What Causes Trigeminal Neuralgia?
The cause behind all this pain is a blood vessel putting pressure on a nerve near your brain stem. Over time, the myelin sheath – a protein and fatty material that insulates some nerves – becomes compromised. Like a wire short-circuiting due to worn out insulation, trigeminal neuralgia can present itself erratically.
While the pain acts differently, generally increasing over time, trigeminal neuralgia is a very narrowly focused condition. The Mayo Clinic, for example, lists nine symptoms of trigeminal neuralgia. However, the list is really a repeat of the same symptom nine times, as each one of those nine short symptoms includes the word “pain.”
Pain Management And Treatment
- Pain medication is often used to treat trigeminal neuralgia
- Anti-convulsant medications are used
Neuromodulation is a technique that involves implanting microelectrodes near nerve endings. A pulse generator then causes the electrodes to send 10 kHz pulses to the nerve endings. This disrupts the pain signals going to your brain, making this a partial pain blocking technique.
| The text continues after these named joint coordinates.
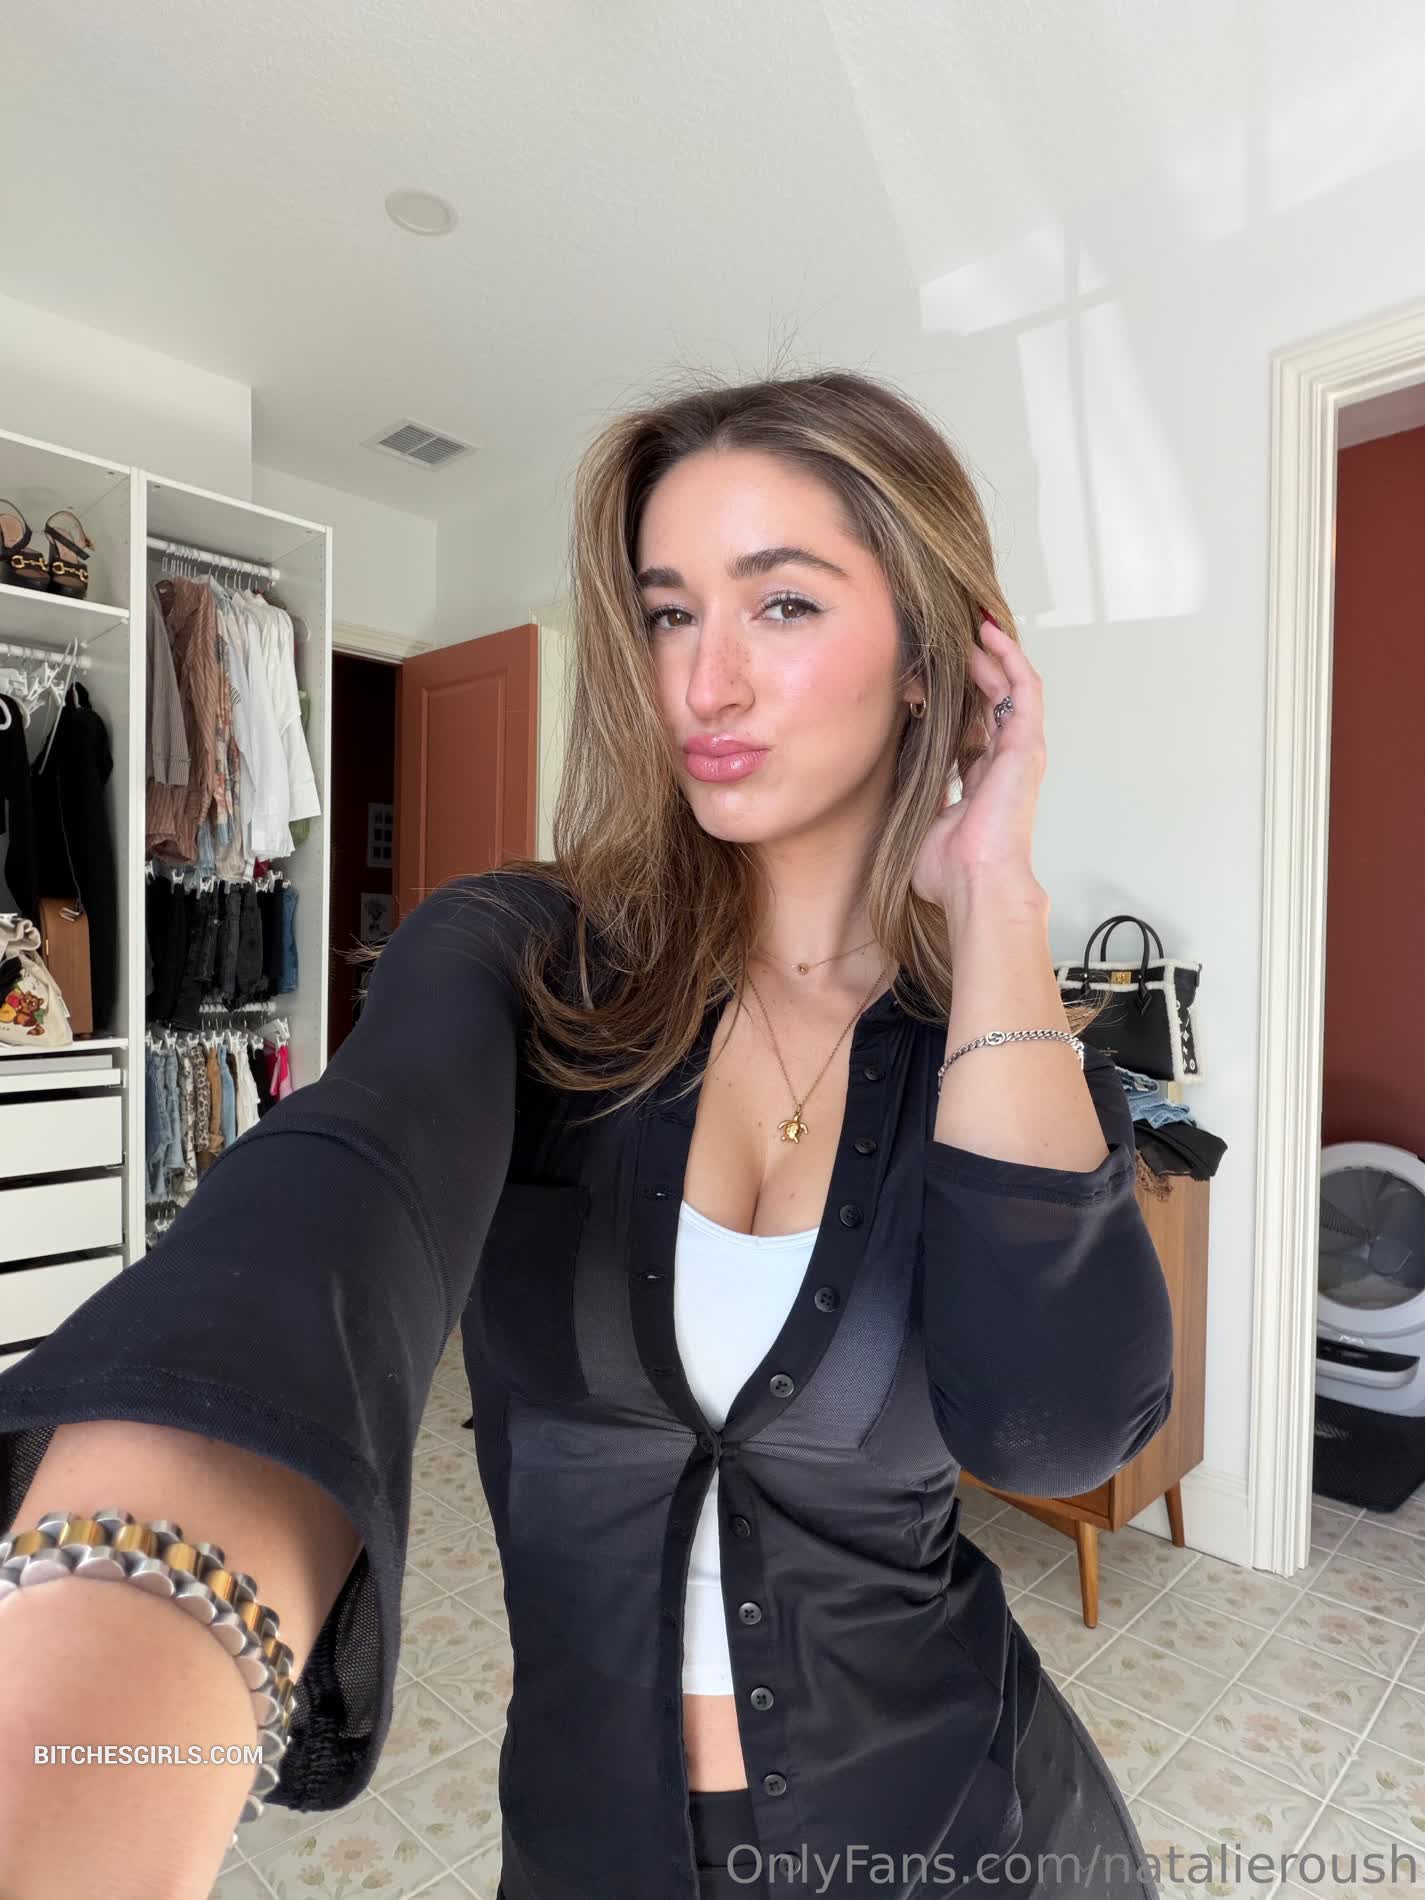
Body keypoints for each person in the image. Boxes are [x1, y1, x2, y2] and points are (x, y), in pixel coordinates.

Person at [0, 367, 1175, 1899]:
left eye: (782, 604)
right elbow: (339, 1196)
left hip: (968, 1833)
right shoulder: (522, 958)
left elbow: (1054, 1432)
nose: (704, 683)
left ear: (926, 661)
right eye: (670, 612)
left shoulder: (989, 1053)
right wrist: (109, 1637)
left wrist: (996, 895)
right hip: (591, 1845)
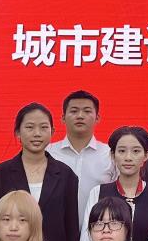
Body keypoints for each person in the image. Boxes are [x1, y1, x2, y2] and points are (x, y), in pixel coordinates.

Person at [0, 103, 80, 241]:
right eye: (30, 127)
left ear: (53, 132)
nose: (37, 133)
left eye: (43, 127)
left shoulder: (66, 176)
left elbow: (71, 229)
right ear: (18, 132)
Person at [78, 126, 148, 241]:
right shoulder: (98, 193)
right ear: (113, 155)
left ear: (146, 155)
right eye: (121, 151)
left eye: (136, 151)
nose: (128, 157)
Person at [47, 90, 114, 223]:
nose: (80, 116)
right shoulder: (48, 153)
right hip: (55, 229)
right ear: (63, 118)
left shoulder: (109, 154)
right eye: (74, 111)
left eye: (87, 111)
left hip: (98, 229)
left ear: (97, 118)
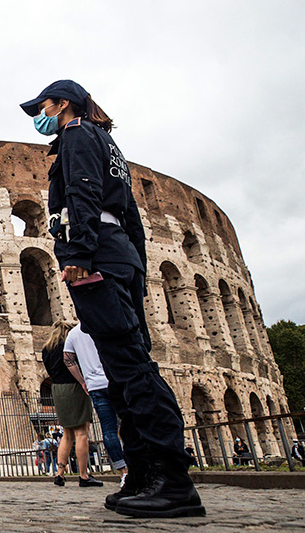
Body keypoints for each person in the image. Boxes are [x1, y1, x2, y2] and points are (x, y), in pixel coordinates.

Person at [21, 80, 205, 517]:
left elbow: (81, 191)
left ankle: (172, 480)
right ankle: (143, 474)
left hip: (97, 252)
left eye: (42, 108)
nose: (38, 117)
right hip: (118, 251)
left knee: (131, 369)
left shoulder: (77, 134)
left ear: (62, 104)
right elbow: (133, 218)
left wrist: (80, 252)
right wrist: (135, 269)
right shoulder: (107, 142)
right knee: (125, 368)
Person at [63, 323, 128, 483]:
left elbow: (68, 359)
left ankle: (123, 473)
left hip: (95, 386)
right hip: (116, 380)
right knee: (131, 425)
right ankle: (140, 467)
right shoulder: (103, 324)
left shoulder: (73, 333)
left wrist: (82, 381)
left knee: (109, 431)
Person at [42, 321, 102, 488]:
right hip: (74, 386)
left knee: (67, 434)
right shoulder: (69, 346)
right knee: (82, 432)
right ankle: (83, 475)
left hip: (57, 388)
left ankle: (59, 474)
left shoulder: (46, 349)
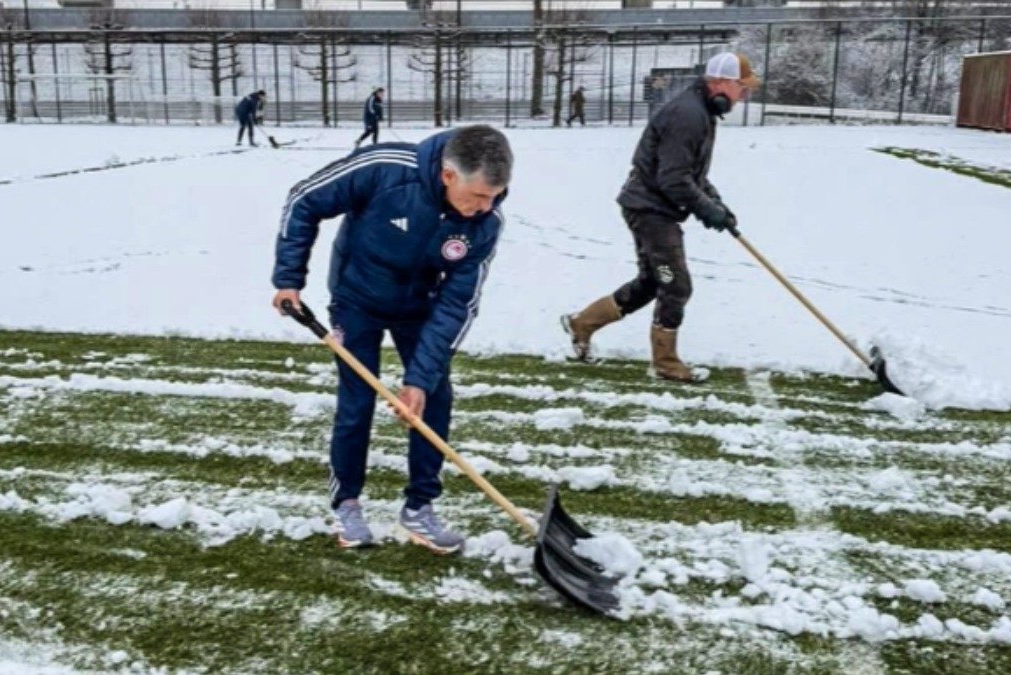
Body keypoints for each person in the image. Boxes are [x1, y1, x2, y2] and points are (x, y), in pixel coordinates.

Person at [271, 126, 513, 554]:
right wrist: (289, 279)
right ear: (447, 175)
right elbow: (303, 201)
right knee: (358, 399)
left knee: (433, 397)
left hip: (421, 307)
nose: (485, 207)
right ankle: (346, 502)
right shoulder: (385, 169)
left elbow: (458, 305)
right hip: (355, 300)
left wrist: (418, 380)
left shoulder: (484, 225)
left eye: (495, 195)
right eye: (478, 196)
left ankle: (419, 508)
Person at [561, 52, 760, 380]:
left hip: (655, 205)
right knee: (676, 285)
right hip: (650, 209)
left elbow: (689, 174)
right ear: (721, 84)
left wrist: (716, 203)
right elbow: (673, 179)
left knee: (653, 282)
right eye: (743, 86)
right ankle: (666, 363)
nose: (745, 94)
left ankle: (582, 323)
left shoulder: (703, 111)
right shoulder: (689, 115)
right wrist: (707, 210)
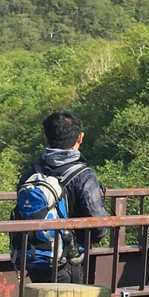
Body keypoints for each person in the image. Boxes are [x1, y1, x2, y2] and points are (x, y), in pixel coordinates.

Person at [14, 111, 107, 284]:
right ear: (80, 138)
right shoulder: (84, 176)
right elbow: (99, 227)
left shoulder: (30, 174)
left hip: (34, 259)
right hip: (68, 261)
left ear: (46, 139)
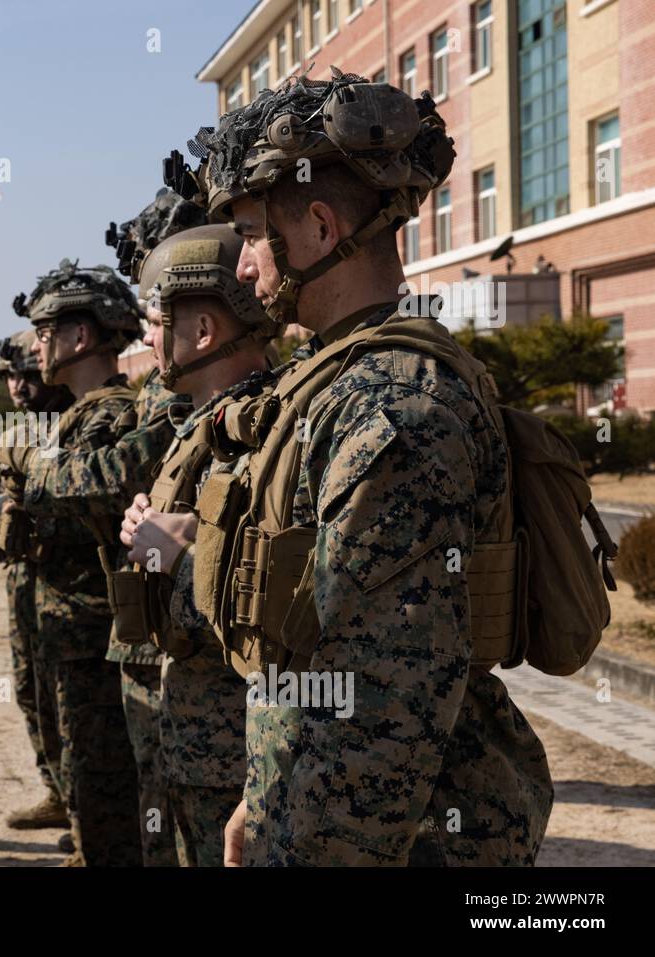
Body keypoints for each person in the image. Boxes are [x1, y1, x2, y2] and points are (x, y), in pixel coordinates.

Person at [185, 70, 552, 865]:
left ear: (319, 227)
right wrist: (264, 792)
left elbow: (381, 702)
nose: (244, 268)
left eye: (250, 235)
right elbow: (315, 648)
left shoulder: (394, 413)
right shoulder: (337, 382)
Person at [118, 224, 278, 865]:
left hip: (236, 755)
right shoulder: (205, 428)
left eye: (158, 320)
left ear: (204, 332)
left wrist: (171, 552)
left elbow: (264, 606)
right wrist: (148, 537)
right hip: (200, 741)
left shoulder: (264, 432)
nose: (149, 337)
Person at [0, 260, 144, 866]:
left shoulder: (111, 417)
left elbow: (69, 504)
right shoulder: (77, 418)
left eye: (47, 330)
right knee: (83, 765)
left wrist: (28, 477)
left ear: (82, 337)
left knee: (103, 772)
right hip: (69, 628)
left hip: (95, 631)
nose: (37, 345)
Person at [0, 331, 74, 838]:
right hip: (22, 579)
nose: (17, 386)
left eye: (25, 373)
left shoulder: (75, 422)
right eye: (8, 377)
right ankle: (57, 791)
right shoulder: (16, 430)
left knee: (65, 699)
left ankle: (78, 799)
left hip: (62, 585)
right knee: (28, 690)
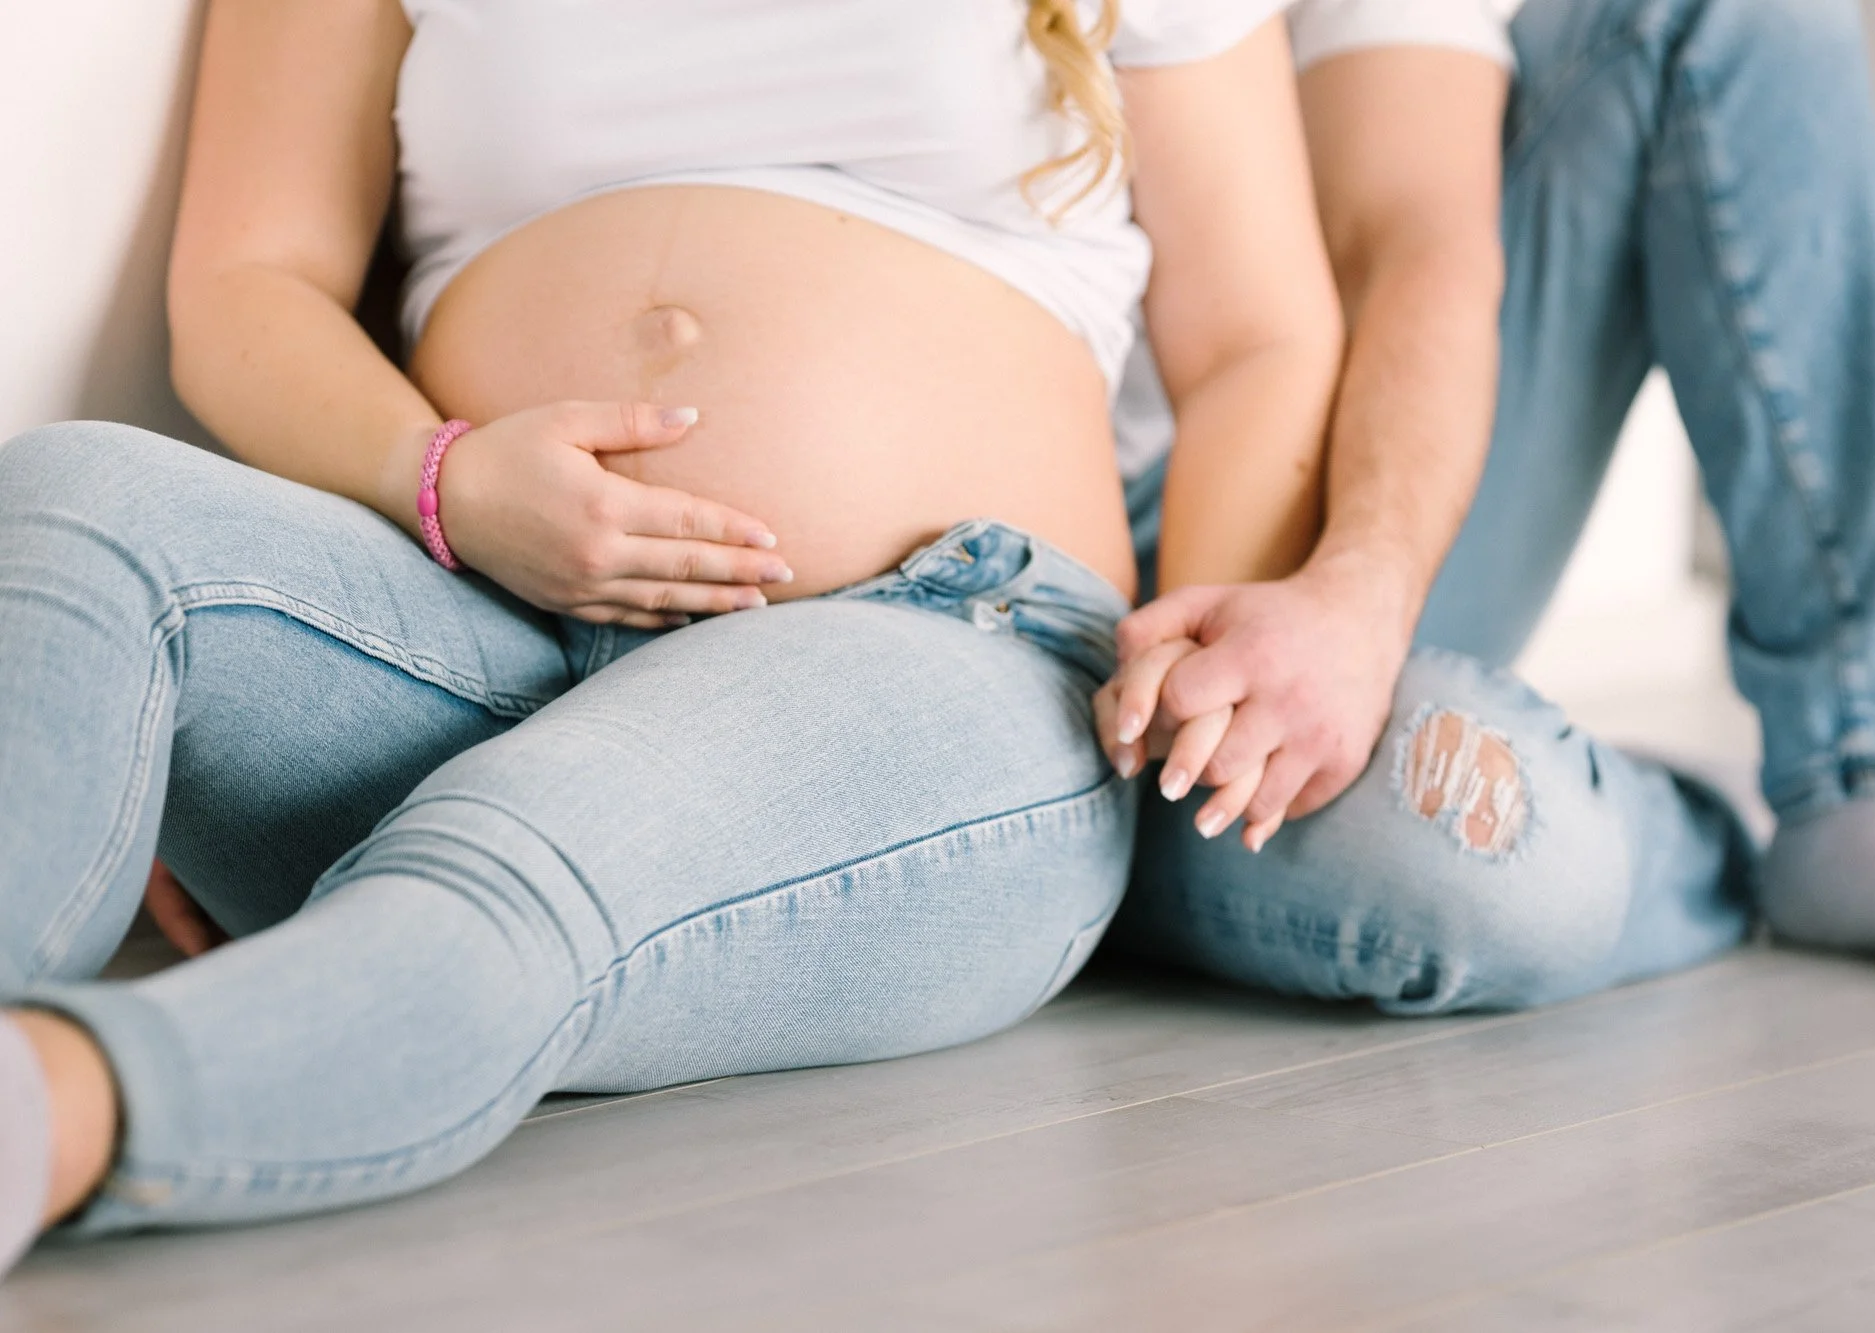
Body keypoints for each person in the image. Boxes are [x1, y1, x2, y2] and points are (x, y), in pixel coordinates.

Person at [0, 0, 1337, 1273]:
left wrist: (1199, 643)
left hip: (943, 643)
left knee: (525, 841)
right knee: (75, 504)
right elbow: (249, 279)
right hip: (468, 612)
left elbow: (1257, 339)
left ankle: (47, 1120)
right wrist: (443, 476)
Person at [1095, 0, 1875, 1013]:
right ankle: (1664, 812)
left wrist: (1359, 591)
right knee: (1481, 859)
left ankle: (1863, 779)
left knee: (1723, 13)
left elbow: (1414, 241)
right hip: (1066, 576)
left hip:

Microvascular Decompression Surgery
Surgery can be recommended. The most common surgery used to treat trigeminal neuralgia is called microvascular decompression surgery. The name of the surgery tells you what the procedure is about: Taking pressure off the afflicted nerve. With microvascular decompression surgery, the surgeon separates the blood vessel and the afflicted nerve and places a nonstick spacer between two, to prevent further interaction between them. The spacer is called a “pillow.”
Chance of Success
Doctors at the University of Pittsburgh Medical Center have performed this surgery thousands of times. Immediate relieve is obtained for 82 percent of the patients who undergo the procedure, while 16 percent experience partial relief.